How do people’s brains process information and ideas? A crucial question for communicators, and yet one that hasn’t adequately been addressed with respect to sustainability communications.
Visual thinker Dan Roam, author of ‘Blah Blah Blah: What To Do When Words Don’t Work’, delves into the deeper subtleties of the left brain/right brain model. He points out that while human beings are of two minds, it’s not quite as clear cut as the left side of the brain being ‘analytical’ and the right side being ‘creative’.
Roam explains that while one half of our mind has evolved to perceive the world in ‘bits’, lines, sequences – and this is where words are stored – the other half likes to see the ‘whole’, maps, pictures, and this acts as the ‘glue’ to synthesise the words.
He uses the metaphor of a Fox to represent the verbal mind and a more linear communication style, and the Hummingbird to represent the visual mind, and a non-linear style of communication where the mind flits, darts and leaps.
Roam says that over thousands of years, we’ve taught our verbal ‘Fox’ mind to dominate our visual ‘Hummingbird’ mind:
Ever been to so many meetings that you couldn’t get your work done? Ever fallen asleep during a bullet-point presentation? Ever watched the news and ended up knowing less? Welcome to the land of blah, blah, blah.
The Problem: We talk so much that we don’t think very well.
Powerful as words are, we fool ourselves when we think our words alone can detect, describe, and defuse the multifaceted problems of today. They can’t – and that’s bad, because words have become our default thinking tool.

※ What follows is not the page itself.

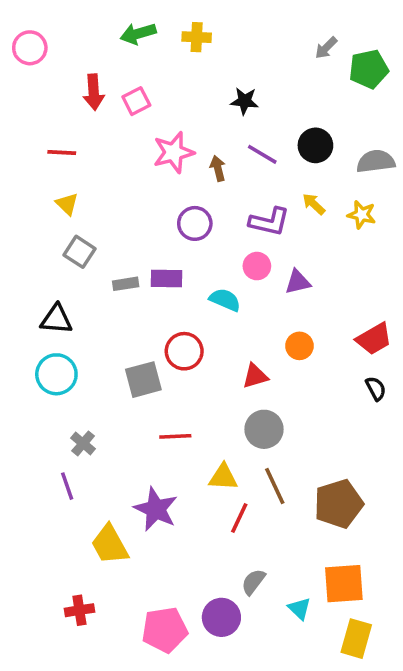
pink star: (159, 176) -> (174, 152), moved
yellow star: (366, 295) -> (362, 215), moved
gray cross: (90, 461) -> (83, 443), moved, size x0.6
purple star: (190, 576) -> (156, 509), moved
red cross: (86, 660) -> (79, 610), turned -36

Roam’s approach is to combine the verbal and visual into an approach he calls ‘vivid thinking’, balancing out the Fox and Hummingbird minds.
As a wordsmith, I would love to have more visual abilities in my skills kit, to create images and visual metaphors, to learn more about graphic arts and making short movie clips – I know that in terms of content disseminated on Facebook, images are shared much more extensively than links or words, and the meteoric rise of image curating/sharing site Pinterest also demonstrates the power of images.
Roam also notes that visual thinking is often dismissed as being of lesser value than the use of words, as we have been conditioned to think of art as just for artists, or that a visual approach has no role in the workplace. How can drawing stick figures and smiley faces possibly be as credible as pages and pages of words? Yet by their nature, images demand brevity and clarity, something that is even more essential in today’s fast-paced, information-saturated, limited-attention span world.
The devaluing of the visual begins long before we arrive in the workplace – we keep writing into high school, university and beyond, but many of us leave our visual skills behind in childhood. Roam is on a mission to highlight the value of visual skills and show why words don’t always work:
What do leaders today do to clarify their ideas? They talk, talk, talk, talk. We’ve come to equate intelligence with our ability to speak. That’s a big mistake.
Standardized testing focuses on math, critical reading and writing. It ignores visual reasoning. But while our educational system may ignore visual thinking as soon as we leave kindergarten, some of the world’s greatest minds keep returning to it.
‘I rarely think in words at all. My visual images have to be translated laboriously into conventional mathematical terms.’ – Albert Einstein.
Aside from the possibility that the meaning has not been effectively synthesised from pages and pages of words, visual thinking requires the brain to use different processes and neural pathways, which could mean creative breakthroughs that would not have otherwise emerged.
Still skeptical of the ability of the value of visual communication? Take a look at how Ukraine’s Kseniya Simonova uses it to tell a story and move people (this clip has had tens of millions of views).
Not only is it one of the most amazing pieces of visual art, but the viewer doesn’t have to be ‘of’ the culture or the place, or know the history, to feel the emotional power of her story:
Not a word is needed. Note the audience’s reaction. The music adds an extra element, but the story is still easily conveyed without it. There are clearly cultural references which are of profound importance to the people watching, but without a viewer even being aware of what they are, the story still resonates.
The advertising world has long been aware of the power of images and visual communication, and while there have been some vivid examples in sustainability communication (artists such as Chris Jordan spring to mind with his ‘Intolerable Beauty’ series), it would be fair to say that the vast majority of what is being produced by government, business, science and well-intentioned educators is not engaging with the Hummingbird mind. We train people to write well – could we put equal emphasis on developing visual skills?
Given that 75% of our brain is devoted to visual processing, in creating a world of wall-to-wall words, are we missing vital opportunities to connect with people through other means of sensing and perceiving?
How could we begin to give more weight to our ‘Hummingbird’ minds?
What would it take for visual approaches to be afforded the same credibility as verbal?